Inessa Zaretsky is on the Piano faculty of Mannes College, The New School University. She is the Director of the Swannanoa Chamber Music Festival in Asheville, North Carolina and is the Artistic co-director of the Phoenix Chamber Music Series in New York City. For the past 8 years she’s been a resident pianist with Craftsbury Chamber Players in Vermont. Ms. Zaretsky is an award winning pianist and composer whose performances have taken her around the world while her music has been performed in England, Norway, Canada, Australia, Italy , Russia and throughout the United States.
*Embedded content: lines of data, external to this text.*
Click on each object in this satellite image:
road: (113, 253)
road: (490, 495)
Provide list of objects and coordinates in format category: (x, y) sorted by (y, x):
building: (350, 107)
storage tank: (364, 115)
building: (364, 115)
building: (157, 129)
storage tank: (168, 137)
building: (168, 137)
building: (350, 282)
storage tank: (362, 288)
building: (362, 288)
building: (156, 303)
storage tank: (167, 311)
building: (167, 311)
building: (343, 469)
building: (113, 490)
She studied piano with Richard Goode and composition with Robert Cuckson at the Mannes College of Music in New York and has collaborated with many notable musicians, such as the Miro, Enso, Jasper and Cassat String Quartets, Kent/Blossom Festival Orchestra, Chamber Music Series of the St. Lukes Orchestra, musicians of the Boston, Chicago and Orpheus Orchestras, members of the Metropolitan Opera and many others.